**Problem requirements:** Please copy word for word the lines in the rows below, starting at the line that contains "Il se taira." and ending at the line that contains "mon argent. Et", with both of those lines included.

────

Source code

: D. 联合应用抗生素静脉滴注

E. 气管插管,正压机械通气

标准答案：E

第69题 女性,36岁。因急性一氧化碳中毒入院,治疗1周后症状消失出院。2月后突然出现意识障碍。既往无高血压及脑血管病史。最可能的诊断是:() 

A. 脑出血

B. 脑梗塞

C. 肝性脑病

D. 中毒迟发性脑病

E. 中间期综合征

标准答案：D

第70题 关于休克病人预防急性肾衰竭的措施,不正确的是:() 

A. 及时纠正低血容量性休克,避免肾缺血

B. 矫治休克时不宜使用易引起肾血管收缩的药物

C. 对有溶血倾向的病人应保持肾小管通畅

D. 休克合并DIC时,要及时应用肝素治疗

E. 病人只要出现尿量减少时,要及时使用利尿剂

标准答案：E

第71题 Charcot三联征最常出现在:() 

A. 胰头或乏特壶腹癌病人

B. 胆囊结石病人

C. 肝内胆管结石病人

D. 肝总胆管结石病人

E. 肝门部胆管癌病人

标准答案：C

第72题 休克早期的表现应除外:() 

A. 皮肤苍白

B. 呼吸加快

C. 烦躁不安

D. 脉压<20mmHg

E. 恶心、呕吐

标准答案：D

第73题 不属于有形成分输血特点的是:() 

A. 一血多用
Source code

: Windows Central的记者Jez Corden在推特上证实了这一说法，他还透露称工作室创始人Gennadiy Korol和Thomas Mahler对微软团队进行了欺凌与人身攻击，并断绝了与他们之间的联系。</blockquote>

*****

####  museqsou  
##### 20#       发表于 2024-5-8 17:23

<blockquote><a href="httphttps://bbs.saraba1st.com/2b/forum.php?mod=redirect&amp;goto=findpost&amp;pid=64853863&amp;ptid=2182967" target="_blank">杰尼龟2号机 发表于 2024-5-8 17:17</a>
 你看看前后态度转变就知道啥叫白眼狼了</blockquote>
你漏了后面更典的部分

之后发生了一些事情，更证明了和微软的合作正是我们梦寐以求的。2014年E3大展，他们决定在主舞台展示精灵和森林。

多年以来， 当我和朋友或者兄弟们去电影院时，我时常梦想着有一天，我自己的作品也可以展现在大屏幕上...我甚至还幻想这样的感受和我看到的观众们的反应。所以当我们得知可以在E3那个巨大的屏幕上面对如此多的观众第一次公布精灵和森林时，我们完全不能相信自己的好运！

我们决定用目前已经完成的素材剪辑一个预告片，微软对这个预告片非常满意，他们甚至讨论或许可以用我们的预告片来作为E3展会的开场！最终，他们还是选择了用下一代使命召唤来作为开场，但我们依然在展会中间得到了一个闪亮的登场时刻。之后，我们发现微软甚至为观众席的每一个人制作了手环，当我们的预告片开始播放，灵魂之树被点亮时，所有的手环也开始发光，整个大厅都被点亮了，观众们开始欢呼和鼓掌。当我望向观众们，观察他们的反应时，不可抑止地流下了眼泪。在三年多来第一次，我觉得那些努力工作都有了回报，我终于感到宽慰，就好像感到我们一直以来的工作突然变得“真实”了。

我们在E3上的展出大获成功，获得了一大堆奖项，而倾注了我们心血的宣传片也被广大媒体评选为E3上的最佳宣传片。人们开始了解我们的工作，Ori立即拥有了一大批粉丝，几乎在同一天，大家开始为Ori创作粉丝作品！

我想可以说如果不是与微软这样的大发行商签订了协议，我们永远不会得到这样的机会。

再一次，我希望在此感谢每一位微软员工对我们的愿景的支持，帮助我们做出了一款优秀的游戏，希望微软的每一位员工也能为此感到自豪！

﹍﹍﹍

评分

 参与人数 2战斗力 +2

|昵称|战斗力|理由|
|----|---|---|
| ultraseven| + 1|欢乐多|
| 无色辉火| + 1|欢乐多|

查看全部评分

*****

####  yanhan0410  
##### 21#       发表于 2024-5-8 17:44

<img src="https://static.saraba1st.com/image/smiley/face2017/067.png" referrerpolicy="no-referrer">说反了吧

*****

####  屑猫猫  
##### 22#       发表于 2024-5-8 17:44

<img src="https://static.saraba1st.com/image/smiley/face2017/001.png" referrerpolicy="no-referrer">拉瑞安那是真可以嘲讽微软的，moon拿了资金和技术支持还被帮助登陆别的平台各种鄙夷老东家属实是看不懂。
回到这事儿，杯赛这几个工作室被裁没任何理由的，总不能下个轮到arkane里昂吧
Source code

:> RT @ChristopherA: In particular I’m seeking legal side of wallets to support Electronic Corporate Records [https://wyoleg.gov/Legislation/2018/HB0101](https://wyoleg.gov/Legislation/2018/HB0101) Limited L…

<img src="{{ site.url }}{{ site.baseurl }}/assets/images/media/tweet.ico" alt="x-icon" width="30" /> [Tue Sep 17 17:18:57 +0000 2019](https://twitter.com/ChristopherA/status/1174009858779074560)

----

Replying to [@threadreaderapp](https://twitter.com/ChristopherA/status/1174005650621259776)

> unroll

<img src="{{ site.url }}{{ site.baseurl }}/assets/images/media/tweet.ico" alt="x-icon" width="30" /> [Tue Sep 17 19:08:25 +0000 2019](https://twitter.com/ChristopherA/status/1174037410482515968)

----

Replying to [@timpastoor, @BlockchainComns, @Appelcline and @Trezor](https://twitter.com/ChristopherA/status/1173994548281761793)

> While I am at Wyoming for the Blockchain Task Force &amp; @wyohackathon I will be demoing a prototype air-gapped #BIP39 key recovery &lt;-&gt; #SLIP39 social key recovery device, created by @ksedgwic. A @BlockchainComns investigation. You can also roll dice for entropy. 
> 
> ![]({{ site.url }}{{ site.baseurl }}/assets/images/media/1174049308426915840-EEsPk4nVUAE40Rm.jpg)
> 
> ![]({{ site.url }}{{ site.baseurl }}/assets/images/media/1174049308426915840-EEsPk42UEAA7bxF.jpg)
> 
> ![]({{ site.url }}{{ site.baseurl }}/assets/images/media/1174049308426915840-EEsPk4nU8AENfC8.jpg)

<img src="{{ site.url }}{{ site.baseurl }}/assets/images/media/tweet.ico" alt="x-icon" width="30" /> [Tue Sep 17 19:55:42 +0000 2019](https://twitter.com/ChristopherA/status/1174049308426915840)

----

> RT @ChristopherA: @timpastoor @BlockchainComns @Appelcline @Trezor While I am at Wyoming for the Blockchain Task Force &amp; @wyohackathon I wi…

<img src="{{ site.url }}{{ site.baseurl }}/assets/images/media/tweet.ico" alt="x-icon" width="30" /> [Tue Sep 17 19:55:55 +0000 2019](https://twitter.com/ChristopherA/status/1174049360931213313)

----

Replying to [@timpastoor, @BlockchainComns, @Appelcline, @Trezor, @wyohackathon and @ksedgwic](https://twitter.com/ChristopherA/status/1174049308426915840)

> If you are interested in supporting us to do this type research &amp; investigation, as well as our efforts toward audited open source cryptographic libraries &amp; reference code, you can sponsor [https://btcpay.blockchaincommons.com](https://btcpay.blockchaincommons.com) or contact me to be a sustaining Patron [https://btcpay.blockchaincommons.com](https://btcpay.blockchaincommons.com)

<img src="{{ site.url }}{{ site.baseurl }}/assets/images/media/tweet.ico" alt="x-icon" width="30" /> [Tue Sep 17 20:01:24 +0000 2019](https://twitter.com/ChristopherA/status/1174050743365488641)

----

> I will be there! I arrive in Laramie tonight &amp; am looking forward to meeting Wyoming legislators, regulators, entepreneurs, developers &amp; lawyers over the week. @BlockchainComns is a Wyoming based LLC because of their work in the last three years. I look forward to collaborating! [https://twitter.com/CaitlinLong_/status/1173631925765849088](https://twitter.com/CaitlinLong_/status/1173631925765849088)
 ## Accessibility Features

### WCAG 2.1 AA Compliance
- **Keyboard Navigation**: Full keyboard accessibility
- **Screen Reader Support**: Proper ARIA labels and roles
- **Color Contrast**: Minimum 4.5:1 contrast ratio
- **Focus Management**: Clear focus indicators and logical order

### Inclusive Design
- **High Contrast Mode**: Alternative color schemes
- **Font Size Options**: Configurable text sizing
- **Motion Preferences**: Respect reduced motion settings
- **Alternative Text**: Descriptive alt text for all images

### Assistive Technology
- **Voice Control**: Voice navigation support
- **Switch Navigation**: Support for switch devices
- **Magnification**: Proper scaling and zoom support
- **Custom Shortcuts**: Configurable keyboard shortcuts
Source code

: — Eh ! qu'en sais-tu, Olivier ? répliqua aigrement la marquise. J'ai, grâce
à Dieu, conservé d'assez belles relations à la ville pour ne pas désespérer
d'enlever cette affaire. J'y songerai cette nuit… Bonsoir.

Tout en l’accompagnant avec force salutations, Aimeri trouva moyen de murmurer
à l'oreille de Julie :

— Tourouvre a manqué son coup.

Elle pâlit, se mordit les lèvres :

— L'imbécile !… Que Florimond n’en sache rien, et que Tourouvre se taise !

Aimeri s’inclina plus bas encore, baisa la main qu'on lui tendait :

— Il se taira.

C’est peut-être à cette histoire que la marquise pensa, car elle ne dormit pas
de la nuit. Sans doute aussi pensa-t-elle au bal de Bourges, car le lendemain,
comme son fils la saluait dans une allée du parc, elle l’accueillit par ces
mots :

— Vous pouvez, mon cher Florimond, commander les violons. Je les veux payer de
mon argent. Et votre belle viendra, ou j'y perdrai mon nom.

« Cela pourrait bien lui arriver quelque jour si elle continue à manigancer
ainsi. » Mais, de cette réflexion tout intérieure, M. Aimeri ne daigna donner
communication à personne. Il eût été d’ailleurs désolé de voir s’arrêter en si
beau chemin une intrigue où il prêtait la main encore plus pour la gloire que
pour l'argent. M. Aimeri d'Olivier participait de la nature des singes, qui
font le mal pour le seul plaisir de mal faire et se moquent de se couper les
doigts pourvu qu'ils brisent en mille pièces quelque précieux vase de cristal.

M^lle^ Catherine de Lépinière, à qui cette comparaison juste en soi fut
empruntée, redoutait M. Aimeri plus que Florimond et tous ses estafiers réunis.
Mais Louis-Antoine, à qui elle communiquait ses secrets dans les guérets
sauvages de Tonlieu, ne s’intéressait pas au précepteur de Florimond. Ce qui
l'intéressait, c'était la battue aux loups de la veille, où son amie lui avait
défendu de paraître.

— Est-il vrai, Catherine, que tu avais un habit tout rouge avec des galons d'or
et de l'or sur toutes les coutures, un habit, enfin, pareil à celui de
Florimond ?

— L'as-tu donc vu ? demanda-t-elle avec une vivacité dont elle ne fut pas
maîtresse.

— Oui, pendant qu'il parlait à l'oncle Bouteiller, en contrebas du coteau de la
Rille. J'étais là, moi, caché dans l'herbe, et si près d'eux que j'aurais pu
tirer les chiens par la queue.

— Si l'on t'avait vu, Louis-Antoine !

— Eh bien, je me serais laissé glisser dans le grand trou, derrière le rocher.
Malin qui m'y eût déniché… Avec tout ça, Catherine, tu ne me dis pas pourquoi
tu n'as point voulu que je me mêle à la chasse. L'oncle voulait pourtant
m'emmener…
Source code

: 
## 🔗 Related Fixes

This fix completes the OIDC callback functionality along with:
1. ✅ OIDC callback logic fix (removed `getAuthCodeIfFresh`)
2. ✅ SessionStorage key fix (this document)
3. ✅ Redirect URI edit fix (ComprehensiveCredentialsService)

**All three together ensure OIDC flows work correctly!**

────

**Task response:**
— Il se taira.

C’est peut-être à cette histoire que la marquise pensa, car elle ne dormit pas
de la nuit. Sans doute aussi pensa-t-elle au bal de Bourges, car le lendemain,
comme son fils la saluait dans une allée du parc, elle l’accueillit par ces
mots :

— Vous pouvez, mon cher Florimond, commander les violons. Je les veux payer de
mon argent. Et votre belle viendra, ou j'y perdrai mon nom.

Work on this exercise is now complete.